Presenza di aferesi: ‘l (v. 7).
Presenza di apocope: vuol (v. 3, 11, 19, 27, 35, 43, 51, 59), doman (v. 4, 12, 20, 28, 36, 44, 52, 60), un (v. 6), stan (v. 8), han (v. 16), or (v. 17), ballon (v. 18), salton (v. 18), lor (v. 22), Amor (v. 23), suonon (v. 26), canton (v. 26), vien (v. 29), vien (v. 37), aver (v. 39), Ciascun (v. 45), ben (v. 45), doman (v. 46), nessun (v. 46), siam (v. 47), ognun (v. 48), pensier (v. 49), facciam (v. 50), Ciascun (v. 56), esser (v. 58), convien (v. 58).
Presenza di enjabement: vv. 9-10, 15-16, 17-18, 21-22, 29-30, 33-34, 41-42.

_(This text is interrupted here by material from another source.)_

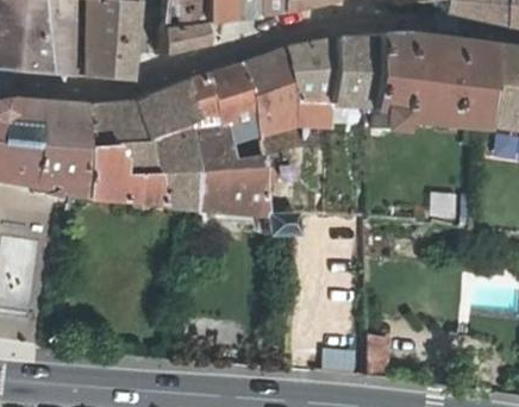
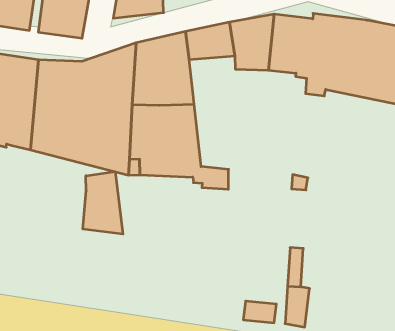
building: [249,84,334,126] -> none
building: none -> [83,172,123,234]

Anastrofe: che si fugge tuttavia (v. 2), di doman non c’è certezza (v. 4, 12, 20, 28, 36, 44, 52, 60), l’un dell’altro ardenti (v. 6), sempre insieme stan contenti (v. 8), sono allegre tuttavia (v. 10), delle ninfe innamorati (v. 14), per caverne e per boschetti han lor posto cento agguati (vv. 15-16), Queste ninfe anche (v. 21), da lor essere ingannate (v. 22), suonon, canton tuttavia (v. 26), ride e gode tuttavia (v. 34), ciò che tocca oro diventa (v. 38), chi ha sete tuttavia (v. 42), di doman nessun si paschi (v. 46), ogni tristo pensier caschi (v. 49), facciam festa tuttavia (v. 50), Arda di dolcezza il core (v. 56), Ciò c’ha a esser, convien sia (v. 58).
Figura etimologica: chi vuol esser lieto, sia (v. 3, 11, 19, 27, 35, 43, 51, 59).
Anafora: Quest (vv. 5-9-13-21-29)
Zeugma: Quest’è Bacco e Arïanna (v. 5), sempre insieme stan contenti (v. 8),
Iperbato: non può fare a Amor riparo (v. 23), oggi siam, giovani e vecchi, lieti ognun, femmine e maschi (vv. 47-48),
Chiasmo: è ebbro e lieto, già di carne e d’anni pieno (vv. 31-32).


Commento:

La poesia Il trionfo di Bacco e Arianna fu scritta da Lorenzo de Medici, detto il Magnifico, poliedrico personaggio politico (e letterario) a capo della Firenze rinascimentale e in preda a profonde trasformazioni (siamo nel periodo di Savonarola), dalla morte del padre Cosimo nel 1469 fino alla morte dello stesso Lorenzo nel 1492.
L’importanza che Lorenzo il Magnifico ebbe nella letteratura e nell’arte in generale fu significativa soprattutto nel ruolo che assunse di mecenate, aiutando e promuovendo le opere, tra gli altri, di Pico della Mirandola, Luigi Pulci, Marsilio Ficino, Angelo Poliziano.
Il trionfo di Bacco e Arianna fa parte dei canti carnascialeschi, raccolta di canzoni che venivano recitate in occasione del carnasciale (carnevale) fiorentino in quell’epoca di tardo Quattrocento, opera collettiva in cui si cimentarono molti anonimi poeti ma anche personaggi di spicco come il Machiavelli. Probabilmente scritta per il carnevale del 1490, Il trionfo di Bacco e Arianna si sviluppa in una sorta di canto corale in cui la creatività del poeta, padrone di Firenze, interpretando il senso di incertezza e smarrimento della sua città, si fa grido di ebbrezza e di piacere, fisico, diretto, materiale: vino e amore. Un inno a Dionisio, a Bacco, che almeno per un giorno possa far mettere da parte le preoccupazioni quotidiane.
Nonostante l’occasione e il messaggio della poesia, il suo stile rimane piuttosto sobrio, raffinato, con una scelta lessicale in senso classicista e raffinatamente essenziale.